At the beginning I aspired to become a great clinician-educator although no one used that term. In the 70s and 80s (and for some today) most deans and chairs assumed that any good physician could teach clinical medicine. Today we are more clearly defining the value of great clinician-educators and hopefully insisting on quality (although this might be an aspirational hope).

So what do I know now that I did not know then. First, I have a much better personal understanding of my limitations. I know when to ask for help. Second, I have developed my best style. I allows start in the team room, discussing each patient, having the team tell me their plans. We often have a brief educational discussion of some aspect of the patient (dx, rx or something tangential). Once we all understand the general plan for the day, we go visit each patient. At the bedside I often am the “role model”. I repeat parts of the history when appropriate, repeat the high yield physical exam, answer patient questions, and make certain that the patient understands the day’s plan. I deliver bad news if necessary. Afterwards, we often debrief the team about bedside manner. Whenever we have images to view, we walk to the radiologists. I started doing this several years ago, and it has become extremely popular with the housestaff and students.

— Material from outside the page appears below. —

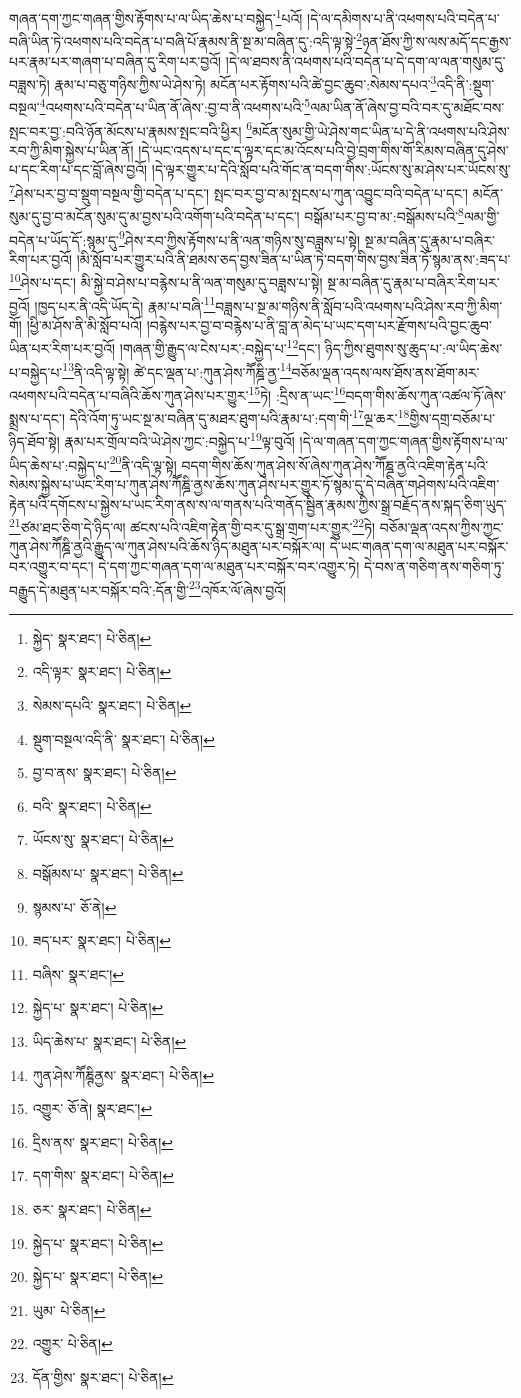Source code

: གཞན་དག་ཀྱང་གཞན་གྱིས་རྟོགས་པ་ལ་ཡིད་ཆེས་པ་བསྐྱེད་\footnote{སྐྱེད་  སྣར་ཐང་།  པེ་ཅིན། }པའོ། །དེ་ལ་དམིགས་པ་ནི་འཕགས་པའི་བདེན་པ་བཞི་ཡིན་ཏེ་འཕགས་པའི་བདེན་པ་བཞི་པོ་རྣམས་ནི་སྔ་མ་བཞིན་དུ་:འདི་ལྟ་སྟེ་\footnote{འདི་ལྟར་  སྣར་ཐང་།  པེ་ཅིན། }ཉན་ཐོས་ཀྱི་ས་ལས་མདོ་དང་རྒྱས་པར་རྣམ་པར་གཞག་པ་བཞིན་དུ་རིག་པར་བྱའོ། །དེ་ལ་ཐབས་ནི་འཕགས་པའི་བདེན་པ་དེ་དག་ལ་ལན་གསུམ་དུ་བཟླས་ཏེ། རྣམ་པ་བཅུ་གཉིས་ཀྱིས་ཡེ་ཤེས་ཏེ། མངོན་པར་རྟོགས་པའི་ཚེ་བྱང་ཆུབ་:སེམས་དཔའ་\footnote{སེམས་དཔའི་  སྣར་ཐང་།  པེ་ཅིན། }འདི་ནི་:སྡུག་བསྔལ་\footnote{སྡུག་བསྔལ་འདི་ནི་  སྣར་ཐང་།  པེ་ཅིན། }འཕགས་པའི་བདེན་པ་ཡིན་ནོ་ཞེས་:བྱ་བ་ནི་འཕགས་པའི་\footnote{བྱ་བ་ནས་  སྣར་ཐང་།  པེ་ཅིན། }ལམ་ཡིན་ནོ་ཞེས་བྱ་བའི་བར་དུ་མཐོང་བས་སྤང་བར་བྱ་:བའི་ཉོན་མོངས་པ་རྣམས་སྤང་བའི་ཕྱིར། \footnote{བའི་  སྣར་ཐང་།  པེ་ཅིན། }མངོན་སུམ་གྱི་ཡེ་ཤེས་གང་ཡིན་པ་དེ་ནི་འཕགས་པའི་ཤེས་རབ་ཀྱི་མིག་སྐྱེས་པ་ཡིན་ནོ། །དེ་ཡང་འདས་པ་དང་ད་ལྟར་དང་མ་འོངས་པའི་བྱེ་བྲག་གིས་གོ་རིམས་བཞིན་དུ་ཤེས་པ་དང་རིག་པ་དང་བློ་ཞེས་བྱའོ། །དེ་ལྟར་གྱུར་པ་དེའི་སློབ་པའི་གོང་ན་བདག་གིས་:ཡོངས་སུ་མ་ཤེས་པར་ཡོངས་སུ་\footnote{ཡོངས་སུ་  སྣར་ཐང་།  པེ་ཅིན། }ཤེས་པར་བྱ་བ་སྡུག་བསྔལ་གྱི་བདེན་པ་དང་། སྤང་བར་བྱ་བ་མ་སྤངས་པ་ཀུན་འབྱུང་བའི་བདེན་པ་དང་། མངོན་སུམ་དུ་བྱ་བ་མངོན་སུམ་དུ་མ་བྱས་པའི་འགོག་པའི་བདེན་པ་དང་། བསྒོམ་པར་བྱ་བ་མ་:བསྒོམས་པའི་\footnote{བསྒོམས་པ་  སྣར་ཐང་།  པེ་ཅིན། }ལམ་གྱི་བདེན་པ་ཡོད་དོ་:སྙམ་དུ་\footnote{སྙམས་པ་  ཅོ་ནེ། }ཤེས་རབ་ཀྱིས་རྟོགས་པ་ནི་ལན་གཉིས་སུ་བཟླས་པ་སྟེ། སྔ་མ་བཞིན་དུ་རྣམ་པ་བཞིར་རིག་པར་བྱའོ། །མི་སློབ་པར་གྱུར་པའི་ནི་ཐམས་ཅད་བྱས་ཟིན་པ་ཡིན་ཏེ་བདག་གིས་བྱས་ཟིན་ཏོ་སྙམ་ནས་:ཟད་པ་\footnote{ཟད་པར་  སྣར་ཐང་།  པེ་ཅིན། }ཤེས་པ་དང་། མི་སྐྱེ་བ་ཤེས་པ་བརྙེས་པ་ནི་ལན་གསུམ་དུ་བཟླས་པ་སྟེ། སྔ་མ་བཞིན་དུ་རྣམ་པ་བཞིར་རིག་པར་བྱའོ། །ཁྱད་པར་ནི་འདི་ཡོད་དེ། རྣམ་པ་བཞི་\footnote{བཞིས་  སྣར་ཐང་། }བཟླས་པ་སྔ་མ་གཉིས་ནི་སློབ་པའི་འཕགས་པའི་ཤེས་རབ་ཀྱི་མིག་གོ། །ཕྱི་མ་ཤོས་ནི་མི་སློབ་པའོ། །བརྙེས་པར་བྱ་བ་བརྙེས་པ་ནི་བླ་ན་མེད་པ་ཡང་དག་པར་རྫོགས་པའི་བྱང་ཆུབ་ཡིན་པར་རིག་པར་བྱའོ། །གཞན་གྱི་རྒྱུད་ལ་ངེས་པར་:བསྐྱེད་པ་\footnote{སྐྱེད་པ་  སྣར་ཐང་།  པེ་ཅིན། }དང་། ཉིད་ཀྱིས་ཐུགས་སུ་ཆུད་པ་:ལ་ཡིད་ཆེས་པ་བསྐྱེད་པ་\footnote{ཡིད་ཆེས་པ་  སྣར་ཐང་།  པེ་ཅིན། }ནི་འདི་ལྟ་སྟེ། ཚེ་དང་ལྡན་པ་:ཀུན་ཤེས་ཀཽཎྜི་ནྱ་\footnote{ཀུན་ཤེས་ཀཽཎྚིནྱས་  སྣར་ཐང་།  པེ་ཅིན། }བཅོམ་ལྡན་འདས་ལས་ཐོས་ནས་ཐོག་མར་འཕགས་པའི་བདེན་པ་བཞིའི་ཆོས་ཀུན་ཤེས་པར་གྱུར་\footnote{འགྱུར་  ཅོ་ནེ།  སྣར་ཐང་། }ཏེ། :དྲིས་ན་ཡང་\footnote{དྲིས་ནས་  སྣར་ཐང་།  པེ་ཅིན། }བདག་གིས་ཆོས་ཀུན་འཚལ་ཏོ་ཞེས་སྨྲས་པ་དང་། དེའི་འོག་ཏུ་ཡང་སྔ་མ་བཞིན་དུ་མཐར་ཐུག་པའི་རྣམ་པ་:དག་གི་\footnote{དག་གིས་  སྣར་ཐང་།  པེ་ཅིན། }ལྔ་ཆར་\footnote{ཅར་  སྣར་ཐང་།  པེ་ཅིན། }གྱིས་དགྲ་བཅོམ་པ་ཉིད་ཐོབ་སྟེ། རྣམ་པར་གྲོལ་བའི་ཡེ་ཤེས་ཀྱང་:བསྐྱེད་པ་\footnote{སྐྱེད་པ་  སྣར་ཐང་།  པེ་ཅིན། }ལྟ་བུའོ། །དེ་ལ་གཞན་དག་ཀྱང་གཞན་གྱིས་རྟོགས་པ་ལ་ཡིད་ཆེས་པ་:བསྐྱེད་པ་\footnote{སྐྱེད་པ་  སྣར་ཐང་།  པེ་ཅིན། }ནི་འདི་ལྟ་སྟེ། བདག་གིས་ཆོས་ཀུན་ཤེས་སོ་ཞེས་ཀུན་ཤེས་ཀཽཎྜ་ནྱའི་འཇིག་རྟེན་པའི་སེམས་སྐྱེས་པ་ཡང་རིག་པ་ཀུན་ཤེས་ཀཽཎྜི་ནྱས་ཆོས་ཀུན་ཤེས་པར་གྱུར་ཏོ་སྙམ་དུ་དེ་བཞིན་གཤེགས་པའི་འཇིག་རྟེན་པའི་དགོངས་པ་སྐྱེས་པ་ཡང་རིག་ནས་ས་ལ་གནས་པའི་གནོད་སྦྱིན་རྣམས་ཀྱིས་སྒྲ་བརྗོད་ནས་སྐད་ཅིག་ཡུད་\footnote{ཡུམ་  པེ་ཅིན། }ཙམ་ཐང་ཅིག་དེ་ཉིད་ལ། ཚངས་པའི་འཇིག་རྟེན་གྱི་བར་དུ་སྒྲ་གྲག་པར་གྱུར་\footnote{འགྱུར་  པེ་ཅིན། }ཏེ། བཅོམ་ལྡན་འདས་ཀྱིས་ཀྱང་ཀུན་ཤེས་ཀཽཎྜི་ནྱའི་རྒྱུད་ལ་ཀུན་ཤེས་པའི་ཆོས་ཉིད་མཐུན་པར་བསྐོར་ལ། དེ་ཡང་གཞན་དག་ལ་མཐུན་པར་བསྐོར་བར་འགྱུར་བ་དང་། དེ་དག་ཀྱང་གཞན་དག་ལ་མཐུན་པར་བསྐོར་བར་འགྱུར་ཏེ། དེ་བས་ན་གཅིག་ནས་གཅིག་ཏུ་བརྒྱུད་དེ་མཐུན་པར་བསྐོར་བའི་:དོན་གྱི་\footnote{དོན་གྱིས་  སྣར་ཐང་།  པེ་ཅིན། }འཁོར་ལོ་ཞེས་བྱའོ།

It also helps us more quickly get to the proper diagnosis.

My advice to junior attendings:

  1. Read both linked articles
  2. Try hard not to micromanage
  3. When you disagree with the team, or when you are directing the plan – make your thought processes explicit – that is the number one wish of your learners
  4. Respect their time – always finish on time, even if you must see a few patients w/o the team
  5. Get to know the team members
  6. Ask team members what they did for fun on their off day
  7. Give feedback daily – both positive and formative – and label it as feedback
  8. Touch patients, sit down, learn who the patients are – your learners will emulate your bedside manner, so make it impeccable

I have left much out. Being an internal medicine ward attending is and has been my perfect vocation and avocation. I hope they let me reach 50 years.

Thanks to the many patients, students, interns and residents who have challenged me to be a better physician and a better educator. You have given me the great gift anyone could receive.

And on February 16th I go back on service for another 1/2 month. Looking forward to it.